取り組み方:
以下の一覧すべてで「bijoux」を「joyaux」に置き換え、ほかは一切変えずに書き直せ。画像は答えに含めないこと。

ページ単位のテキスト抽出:
========
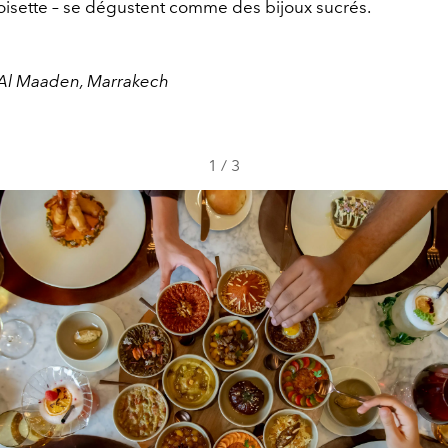
isette – se dégustent comme des bijoux sucrés.
Al Maaden, Marrakech
1
/
3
========
解答:
isette – se dégustent comme des joyaux sucrés.
Al Maaden, Marrakech
1
/
3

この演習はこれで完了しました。